Nepali Congress (NC) has taken exception to the interim order issued by the Supreme Court (SC) instructing to not spend the money allocated for the Constituency Development Fund (CDF) calling it against the doctrine of separation of powers.
Speaking in the House of Representatives (HoR) on Thursday, NC lawmaker Shyam Kumar Ghimire pointed that the lawmakers are authorized to prepare legislation and the budget came as Finance Bill, and stressed that the judiciary cannot pick out a part of that budget and violate it. "The SC order has raised a serious question. I want to draw attention of the whole House," Ghimire added. "Where does this budget contradict the Constitution? Question can be raised only if it is not in accordance to the Constitution. The judiciary, otherwise, cannot scrap the programs of budget."
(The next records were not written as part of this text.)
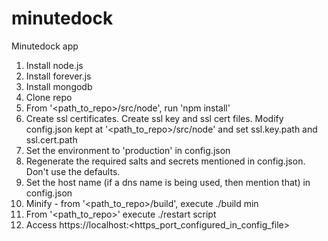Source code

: minutedock
==========

Minutedock app

1. Install node.js
2. Install forever.js
3. Install mongodb
4. Clone repo
5. From '\<path_to_repo\>/src/node', run 'npm install'
6. Create ssl certificates. Create ssl key and ssl cert files. Modify config.json kept at '\<path_to_repo\>/src/node' and set ssl.key.path and ssl.cert.path
7. Set the environment to 'production' in config.json
8. Regenerate the required salts and secrets mentioned in config.json. Don't use the defaults.
9. Set the host name (if a dns name is being used, then mention that) in config.json
10. Minify -  from '\<path_to_repo\>/build', execute ./build min
10. From '\<path_to_repo\>' execute ./restart script
11. Access https://localhost:\<https_port_configured_in_config_file\>
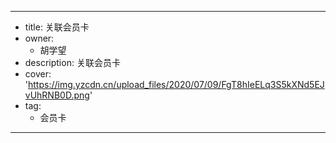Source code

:---
- title: 关联会员卡
- owner:
  - 胡学望
- description: 关联会员卡
- cover: 'https://img.yzcdn.cn/upload_files/2020/07/09/FgT8hIeELq3S5kXNd5EJvUhRNB0D.png'
- tag:
  - 会员卡
---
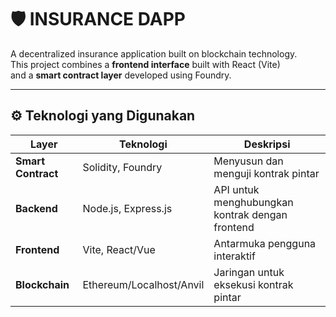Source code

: # 🛡️ INSURANCE DAPP

A decentralized insurance application built on blockchain technology.  
This project combines a **frontend interface** built with React (Vite)  
and a **smart contract layer** developed using Foundry.

---

## ⚙️ Teknologi yang Digunakan

| Layer | Teknologi | Deskripsi |
|-------|------------|-----------|
| **Smart Contract** | Solidity, Foundry | Menyusun dan menguji kontrak pintar |
| **Backend** | Node.js, Express.js | API untuk menghubungkan kontrak dengan frontend |
| **Frontend** | Vite, React/Vue | Antarmuka pengguna interaktif |
| **Blockchain** | Ethereum/Localhost/Anvil | Jaringan untuk eksekusi kontrak pintar |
Speaking with reporters after the House meeting on Thursday NC Chief Whip Ramesh Lekhak also claimed that the interim order was against the principle of separation of powers and added that democracy would be weakened if a state organ were to infringe on the domain of other.
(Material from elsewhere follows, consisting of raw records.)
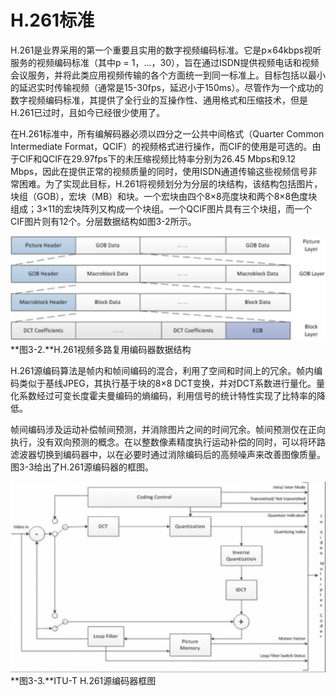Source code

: # H.261标准

H.261是业界采用的第一个重要且实用的数字视频编码标准。它是p×64kbps视听服务的视频编码标准（其中p = 1，...，30），旨在通过ISDN提供视频电话和视频会议服务，并将此类应用视频传输的各个方面统一到同一标准上。目标包括以最小的延迟实时传输视频（通常是15-30fps，延迟小于150ms）。尽管作为一个成功的数字视频编码标准，其提供了全行业的互操作性、通用格式和压缩技术，但是H.261已过时，且如今已经很少使用了。

在H.261标准中，所有编解码器必须以四分之一公共中间格式（Quarter Common Intermediate Format，QCIF）的视频格式进行操作，而CIF的使用是可选的。由于CIF和QCIF在29.97fps下的未压缩视频比特率分别为26.45 Mbps和9.12 Mbps，因此在提供正常的视频质量的同时，使用ISDN通道传输这些视频信号非常困难。为了实现此目标，H.261将视频划分为分层的块结构，该结构包括图片，块组（GOB），宏块（MB）和块。一个宏块由四个8×8亮度块和两个8×8色度块组成；3×11的宏块阵列又构成一个块组。一个QCIF图片具有三个块组，而一个CIF图片则有12个。分层数据结构如图3-2所示。

![](../images/3_2.png)
**图3-2.**H.261视频多路复用编码器数据结构

H.261源编码算法是帧内和帧间编码的混合，利用了空间和时间上的冗余。帧内编码类似于基线JPEG，其执行基于块的8×8 DCT变换，并对DCT系数进行量化。量化系数经过可变长度霍夫曼编码的熵编码，利用信号的统计特性实现了比特率的降低。

帧间编码涉及运动补偿帧间预测，并消除图片之间的时间冗余。帧间预测仅在正向执行，没有双向预测的概念。在以整数像素精度执行运动补偿的同时，可以将环路滤波器切换到编码器中，以在必要时通过消除编码后的高频噪声来改善图像质量。 图3-3给出了H.261源编码器的框图。

![](../images/3_3.png)
**图3-3.**ITU-T H.261源编码器框图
He stressed that it was the House's prerogative to levy tax, allocate resources and make laws, and argued that attacking on that prerogative was an attack on the House itself.
He has stated that the court could not resort to activism on any issue. "When the House formulates any law they should show where it contradicts the Constitution. Which Article of the Constitution was violated by the Constituency Development Fund for the court to order to not implement it? Should the SC not mention that Article?"
Finance Minister Prakash Sharan Mahat had allocated Rs 50 million to each federal constituency to be spent by the lawmaker elected through the First-Past-The-Post Electoral System in the budget he brought on May 29. He had allocated over Rs 8 billion for the CDF in the budget for the current fiscal year.
The constitutional bench including Chief Justice (CJ) Bishowambhar Prasad Shrestha, Ishwore Khatiwada, Ananda Mohan Bhattarai, Prakash Singh Raut and Anil Kumar Sinha on Wednesday issued the interim order prohibiting spending of the allocated money until the writ petition against the CDF is finalized.
The SC stopped the lawmakers from using the budget allocated for the CDF pointing that the Constitution had not handed over the responsibility of doing development and other works meant to be done by the executive to the federal and provincial lawmakers. It reasoned that there could be conflict of interests if the lawmaker herself were to allocate fund for even projects in her electoral constituency not recommended by the National Planning Commission and the Finance Ministry, and such works did not promote good governance.
The petition was filed by advocate Trilok Bahadur Chand making the government and the federal parliament secretariat as defendants.